> [ABOUT THIS TASK]
Below are some entries. Repeat exactly the lines from the one with "80: (14, 402)" through the one with "95: (188, 197)", and only those.

Dataset entries
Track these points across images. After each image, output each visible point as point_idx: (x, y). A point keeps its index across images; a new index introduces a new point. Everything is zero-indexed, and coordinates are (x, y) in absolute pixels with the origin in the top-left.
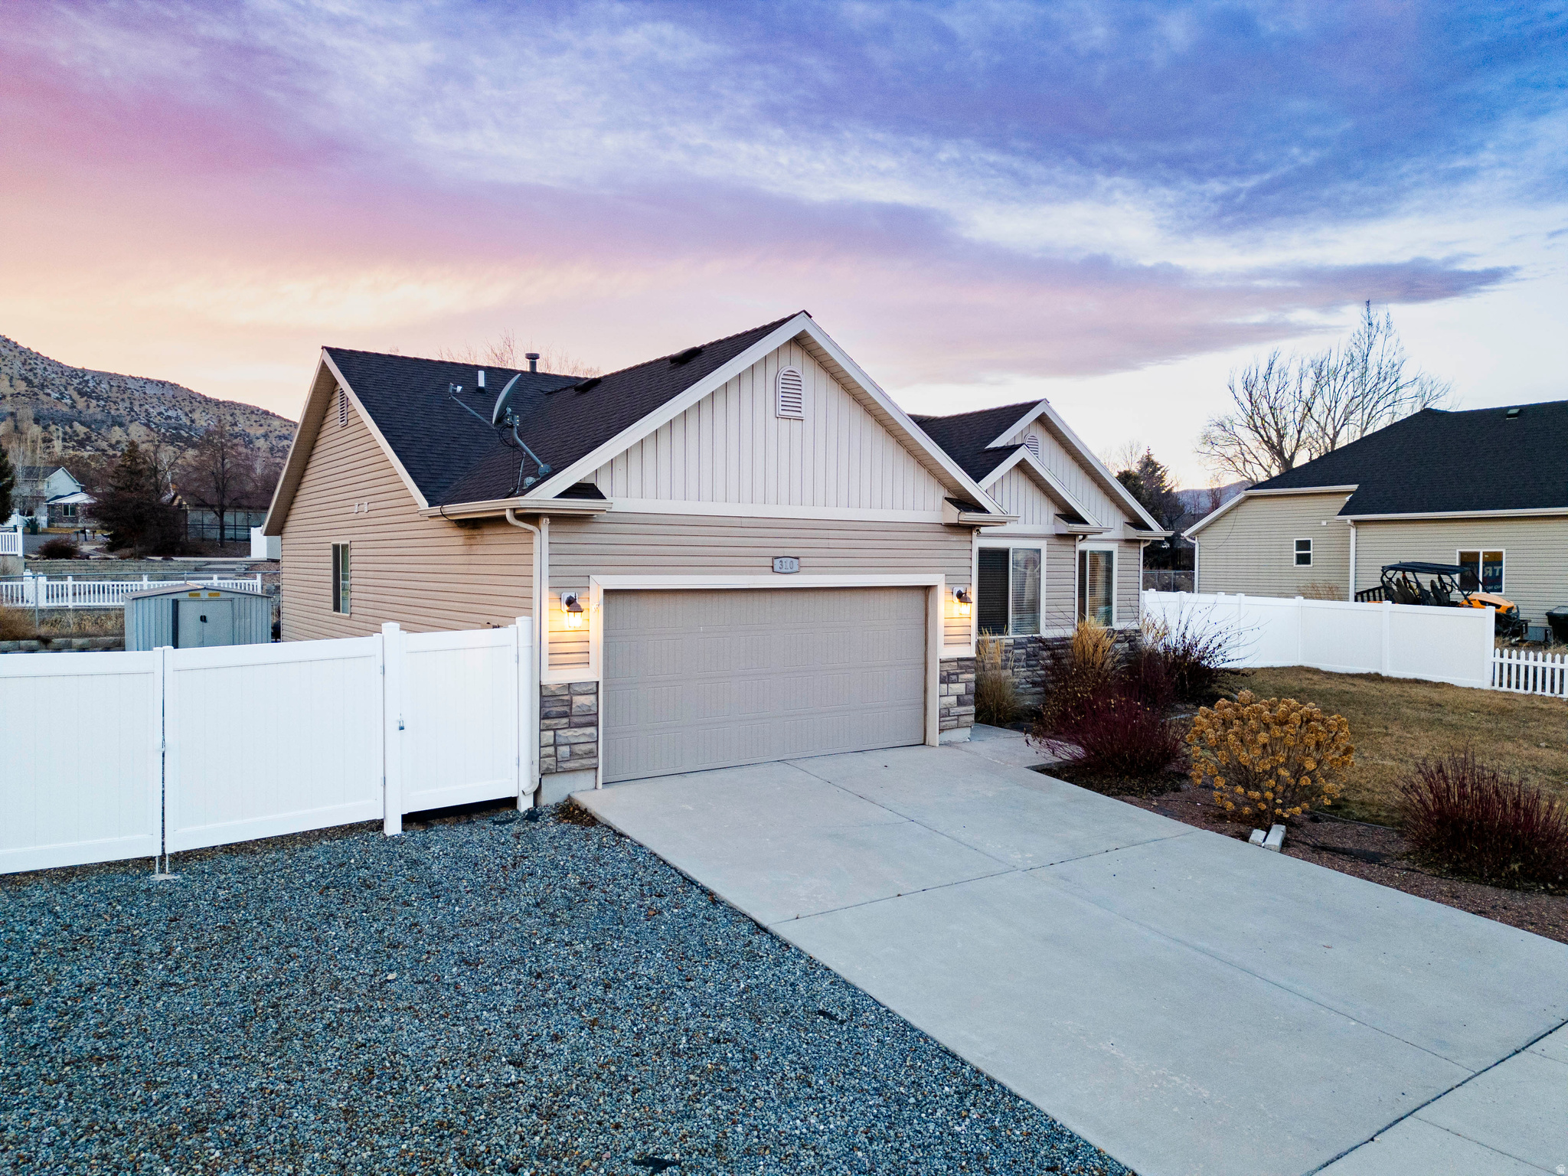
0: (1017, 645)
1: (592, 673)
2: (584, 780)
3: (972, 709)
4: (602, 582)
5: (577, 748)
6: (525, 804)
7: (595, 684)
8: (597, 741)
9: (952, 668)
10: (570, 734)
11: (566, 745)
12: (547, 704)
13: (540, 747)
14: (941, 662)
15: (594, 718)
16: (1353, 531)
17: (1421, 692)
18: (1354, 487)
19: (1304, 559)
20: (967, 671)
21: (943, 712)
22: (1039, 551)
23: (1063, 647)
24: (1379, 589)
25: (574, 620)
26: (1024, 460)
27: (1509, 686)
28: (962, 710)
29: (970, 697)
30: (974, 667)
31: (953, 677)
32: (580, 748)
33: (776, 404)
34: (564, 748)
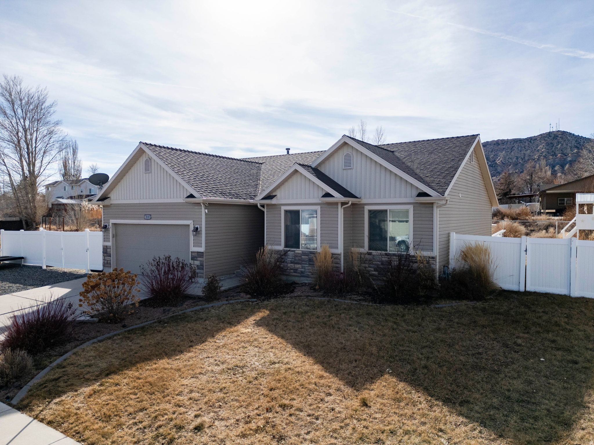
0: (304, 254)
1: (110, 244)
9: (196, 254)
10: (107, 258)
12: (104, 250)
13: (103, 260)
14: (192, 252)
20: (200, 257)
22: (316, 211)
26: (296, 170)
28: (198, 271)
29: (201, 267)
30: (203, 256)
31: (195, 258)
32: (109, 262)
33: (144, 169)
34: (106, 261)
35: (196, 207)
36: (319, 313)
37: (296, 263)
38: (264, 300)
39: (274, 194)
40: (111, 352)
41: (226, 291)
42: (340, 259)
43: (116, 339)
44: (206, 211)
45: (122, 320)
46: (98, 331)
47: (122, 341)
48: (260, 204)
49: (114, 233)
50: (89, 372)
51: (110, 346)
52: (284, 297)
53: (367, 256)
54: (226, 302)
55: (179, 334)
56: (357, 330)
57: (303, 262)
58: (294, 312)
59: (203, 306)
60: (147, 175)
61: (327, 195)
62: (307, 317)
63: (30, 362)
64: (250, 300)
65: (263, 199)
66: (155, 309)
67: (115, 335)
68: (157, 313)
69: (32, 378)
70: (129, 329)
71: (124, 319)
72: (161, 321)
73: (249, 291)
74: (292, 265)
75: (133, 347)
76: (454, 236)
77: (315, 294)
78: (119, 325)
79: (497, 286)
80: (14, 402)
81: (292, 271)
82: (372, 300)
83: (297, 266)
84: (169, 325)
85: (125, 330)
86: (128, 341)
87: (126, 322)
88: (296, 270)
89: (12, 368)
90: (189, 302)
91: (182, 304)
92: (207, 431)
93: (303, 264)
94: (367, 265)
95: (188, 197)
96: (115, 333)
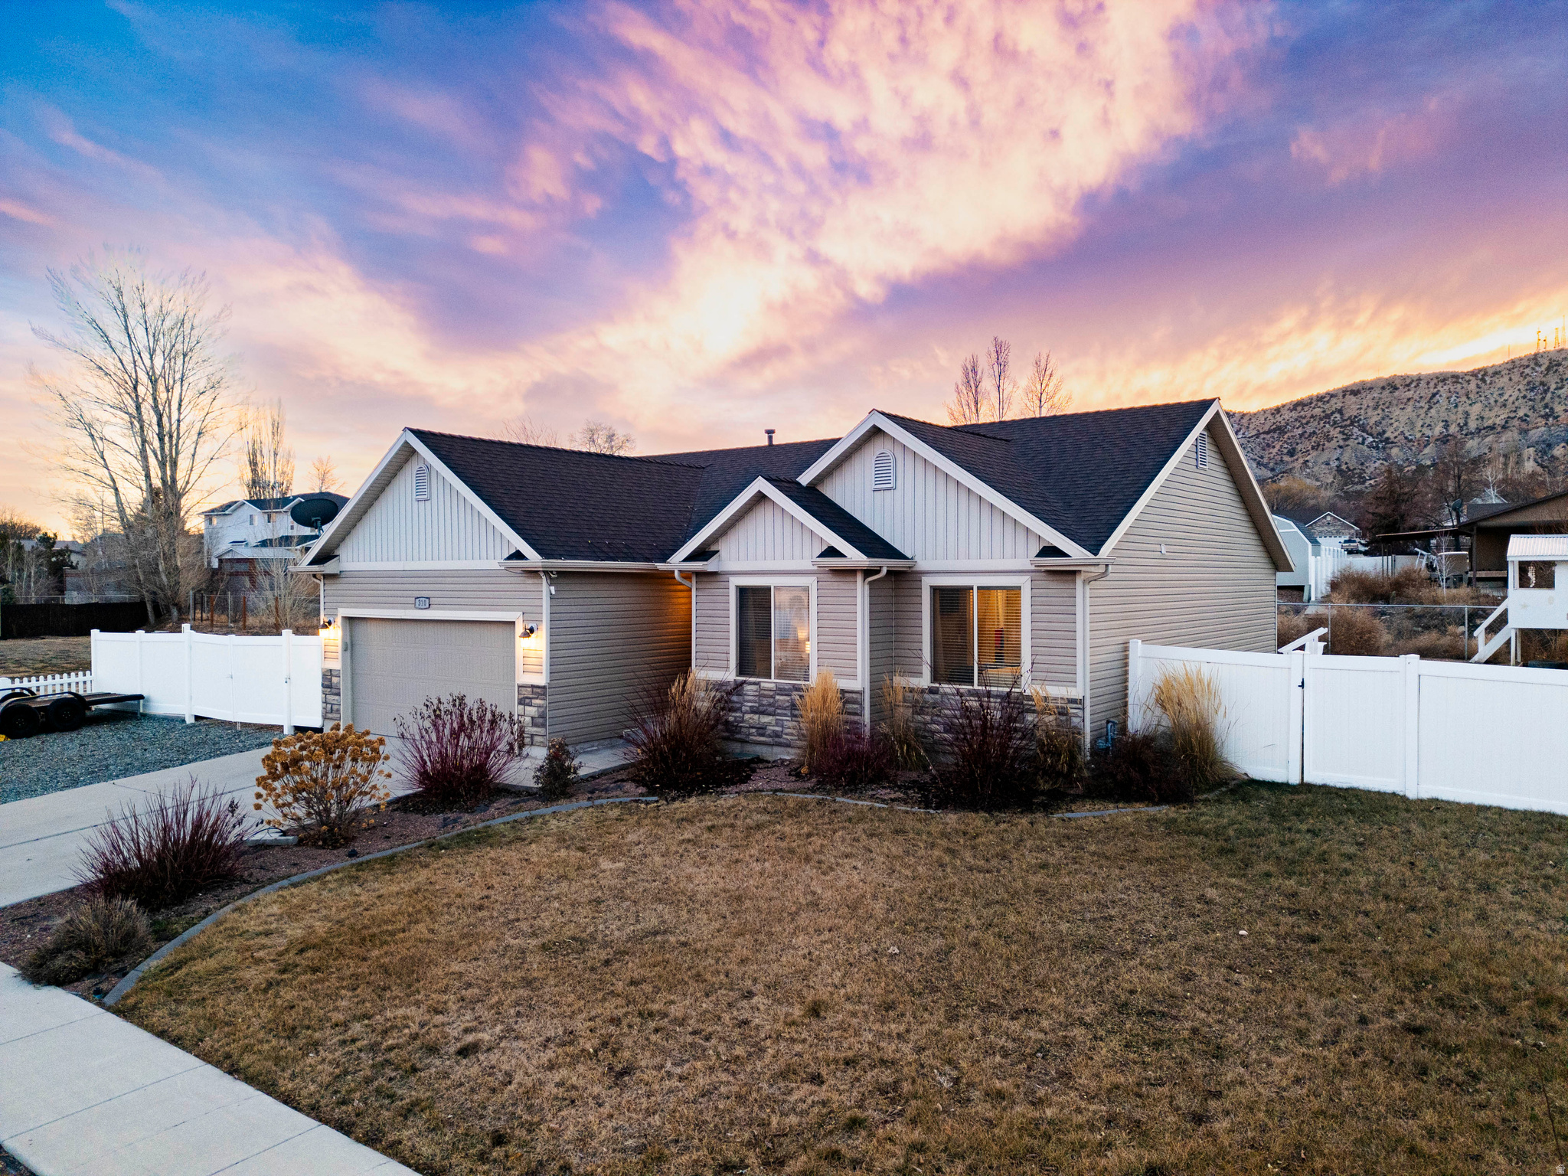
1: (338, 665)
4: (341, 612)
5: (333, 707)
7: (339, 670)
8: (340, 705)
9: (527, 692)
10: (331, 698)
11: (330, 704)
12: (323, 680)
13: (322, 702)
14: (519, 687)
15: (338, 691)
20: (538, 697)
22: (807, 589)
25: (333, 634)
26: (760, 492)
28: (534, 730)
29: (541, 720)
30: (545, 694)
31: (527, 701)
32: (335, 707)
33: (414, 491)
34: (329, 706)
35: (530, 581)
36: (788, 828)
37: (763, 713)
38: (674, 799)
39: (713, 548)
40: (314, 906)
41: (593, 777)
42: (861, 704)
43: (329, 881)
44: (553, 588)
45: (349, 840)
46: (295, 865)
47: (341, 886)
48: (680, 571)
49: (348, 641)
50: (264, 947)
51: (315, 895)
52: (723, 793)
53: (928, 697)
54: (586, 803)
55: (467, 872)
56: (859, 865)
57: (779, 711)
58: (732, 826)
59: (534, 813)
60: (422, 504)
61: (831, 552)
62: (759, 836)
63: (143, 923)
64: (644, 799)
65: (686, 560)
66: (427, 818)
67: (329, 873)
68: (429, 826)
69: (147, 957)
70: (360, 860)
71: (354, 839)
72: (433, 844)
73: (644, 778)
74: (756, 717)
75: (362, 898)
76: (1137, 648)
77: (799, 785)
78: (342, 852)
79: (1238, 770)
80: (109, 1000)
81: (754, 730)
82: (920, 802)
83: (765, 719)
84: (448, 852)
85: (354, 861)
86: (355, 886)
87: (357, 846)
88: (761, 729)
89: (106, 933)
90: (501, 803)
91: (487, 807)
92: (482, 1058)
93: (779, 715)
94: (928, 718)
95: (510, 558)
96: (330, 868)
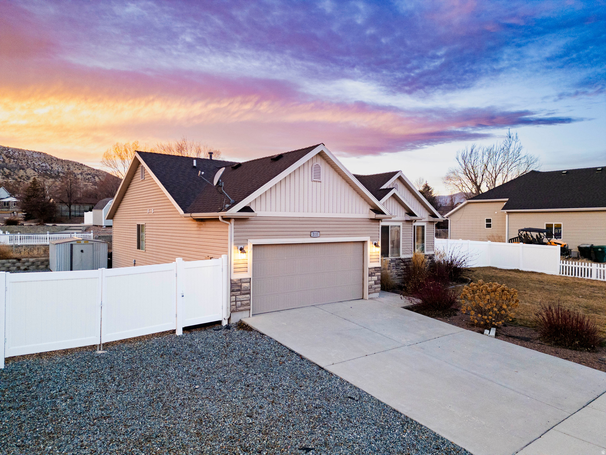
0: (392, 261)
1: (248, 275)
2: (246, 314)
3: (380, 285)
4: (251, 242)
5: (243, 302)
6: (225, 323)
7: (249, 279)
8: (250, 300)
9: (373, 271)
10: (241, 297)
11: (239, 301)
12: (233, 286)
13: (231, 302)
14: (369, 269)
15: (249, 291)
16: (507, 216)
17: (534, 277)
18: (507, 199)
19: (489, 226)
20: (378, 271)
21: (370, 287)
22: (399, 226)
23: (408, 261)
24: (517, 237)
25: (243, 256)
26: (394, 194)
27: (566, 274)
28: (376, 286)
29: (379, 281)
30: (380, 270)
31: (373, 274)
32: (245, 302)
33: (312, 177)
34: (239, 303)
35: (373, 223)
60: (316, 183)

> [FINISHED TASK]
80: (14, 402)
81: (292, 271)
82: (372, 300)
83: (297, 266)
84: (169, 325)
85: (125, 330)
86: (128, 341)
87: (126, 322)
88: (296, 270)
89: (12, 368)
90: (189, 302)
91: (182, 304)
92: (207, 431)
93: (303, 264)
94: (367, 265)
95: (188, 197)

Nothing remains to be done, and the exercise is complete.